“Non siamo eroi, ma non vogliamo nemmeno essere martiri”, la lettera di un’infermiera dello Spallanzani

Un'infermiera dell'opedale Spallanzani di Roma ci ha inviato una lettara, uno sfogo in cui racconta le sue preoccupazioni e le sue speranze

Smarrimento, preoccupazione, senso di colpa, ma anche solidarietà. Un’infermiera dell’Ospedale Spallanzani di Roma, che ci ha chiesto di restare anonima, ci ha inviato una lettera e ci ha affidato i suoi pensieri di donna, di lavoratrice del settore sanitario, di mamma. Uno sfogo che racchiude in se paura ma anche tanta voglia di farcela.

Medici e infermieri oggi stanno facendo i conti con una delle peggiori epidemie degli ultimi decenni, difficile da individuare visto che si trasmette anche in assenza di sintomi evidenti. Negli ospedali di tutta Italia c’è chi sta rischiando la vita e quella dei propri cari anche per noi.

“Non siamo eroi” ci racconta l’infermiera, che chiameremo Laura. La donna lavora presso l’Istituto nazionale per le malattie infettive “Spallanzani” di Roma, dove dall’inizio dell’epidemia sono in cura i pazienti colpiti dal Covid-19 e dov’è stata isolata per la prima volta la sequenza del coronavirus.

Laura è anche una mamma, che ogni giorno corre al lavoro portando con sé il timore di essere contagiata e di trasmettere il virus ai propri bambini.

Cosa prova un’infermiere di malattie infettive in questo momento di emergenza sanitaria? Il suo è uno sfogo a cuore aperto.

Inizialmente SMARRIMENTO, poiché nel giro di poco tempo tutto è cambiato, dal modo di vestirci e di lavorare, all’esigenza di proteggerci l’un l’altro lavorando, indossando mascherine, fino a doverci controllare a vicenda per applicare tutti e al meglio le regole.

Poi è subentrata la PREOCCUPAZIONE per i nostri pazienti cronici e abituali che abbiamo dovuto affidare ad altre strutture per occuparci dei soli pazienti Covid-19. Preoccupazione per i familiari, i miei figli e mio marito, per la paura di portare a casa il virus pur essendo consapevole di adottare le precauzioni necessarie. Ogni giorno mi chiedo: saranno sufficienti? Sarò stata abbastanza scrupolosa?

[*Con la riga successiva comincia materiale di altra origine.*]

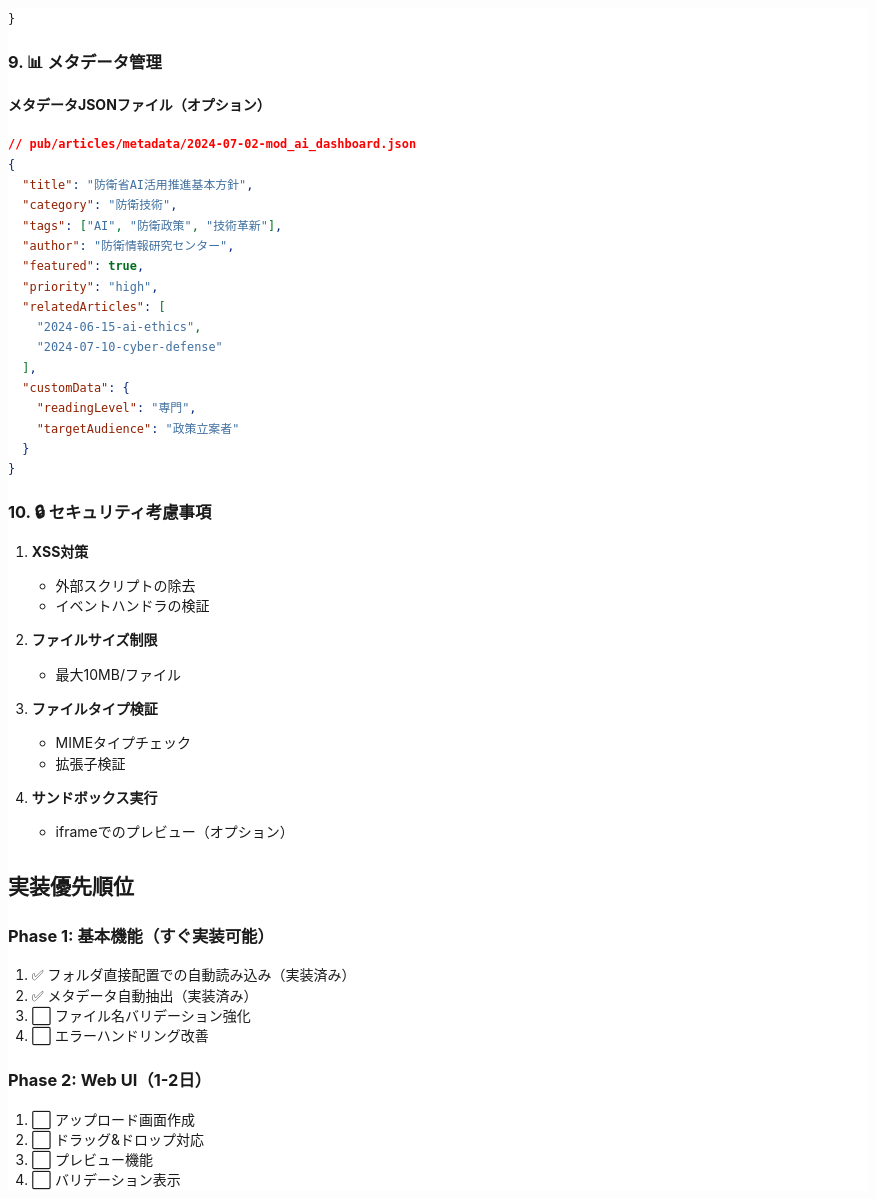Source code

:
 ```typescript
}
```

### 9. 📊 メタデータ管理

#### メタデータJSONファイル（オプション）
```json
// pub/articles/metadata/2024-07-02-mod_ai_dashboard.json
{
  "title": "防衛省AI活用推進基本方針",
  "category": "防衛技術",
  "tags": ["AI", "防衛政策", "技術革新"],
  "author": "防衛情報研究センター",
  "featured": true,
  "priority": "high",
  "relatedArticles": [
    "2024-06-15-ai-ethics",
    "2024-07-10-cyber-defense"
  ],
  "customData": {
    "readingLevel": "専門",
    "targetAudience": "政策立案者"
  }
}
```

### 10. 🔒 セキュリティ考慮事項

1. **XSS対策**
   - 外部スクリプトの除去
   - イベントハンドラの検証

2. **ファイルサイズ制限**
   - 最大10MB/ファイル

3. **ファイルタイプ検証**
   - MIMEタイプチェック
   - 拡張子検証

4. **サンドボックス実行**
   - iframeでのプレビュー（オプション）

## 実装優先順位

### Phase 1: 基本機能（すぐ実装可能）
1. ✅ フォルダ直接配置での自動読み込み（実装済み）
2. ✅ メタデータ自動抽出（実装済み）
3. ⬜ ファイル名バリデーション強化
4. ⬜ エラーハンドリング改善

### Phase 2: Web UI（1-2日）
1. ⬜ アップロード画面作成
2. ⬜ ドラッグ&ドロップ対応
3. ⬜ プレビュー機能
4. ⬜ バリデーション表示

Vivo il SENSO DI COLPA per non poter restare a casa, non poter dedicare tempo ai miei figli piccoli, che devono essere seguiti nelle lezioni virtuali, nei compiti virtuali, che devono essere rassicurati ma resi consapevoli di ciò che succede intorno a loro. È dura non poter spiegare loro fino in fondo perché tutto è cambiato, perché mamma e papà non fanno più le stesse coccole, non danno più baci e abbracci pur sentendone un irrefrenabile desiderio. E lo è anche renderli consapevoli che se tutto questo non c’è più è per il loro bene, perché purtroppo noi infermieri sappiamo di essere perfetti vettori di questo virus. Per chi non è fortunato come me che ho a disposizione i tutti DPI, la preoccupazione è ancora più grande.

Mai come in questo momento sentiamo forte la parola SOLIDARIETÀ, mai come in questo momento ci si ritrova tutti uniti a porgere aiuto e infondere coraggio gli uni agli altri, anche ai colleghi con cui solitamente interagisci poco… E poi c’è la solidarietà da parte di estranei che ti inviano da mangiare, che poi non avrai il tempo di farlo, ma ti basta il pensiero che hanno avuto per te.

Ci sono giorni in cui la STANCHEZZA psicoemotiva prende il sopravvento, ti fa pensare e dire: “Ma chi chi me l’ha fatto fare? Perché ho scelto questa professione? Forse era la scelta giusta quando ero più giovane e non avevo figli”.

Oggi non mi sento un’eroina, né voglio essere una martire, sono una lavoratrice che non vuole morire. L’unica cosa che vorrei è poter garantire sicurezza e presenza ai miei figli e ai miei genitori, voglio poter tornare a casa senza paura di fare male alla mia famiglia.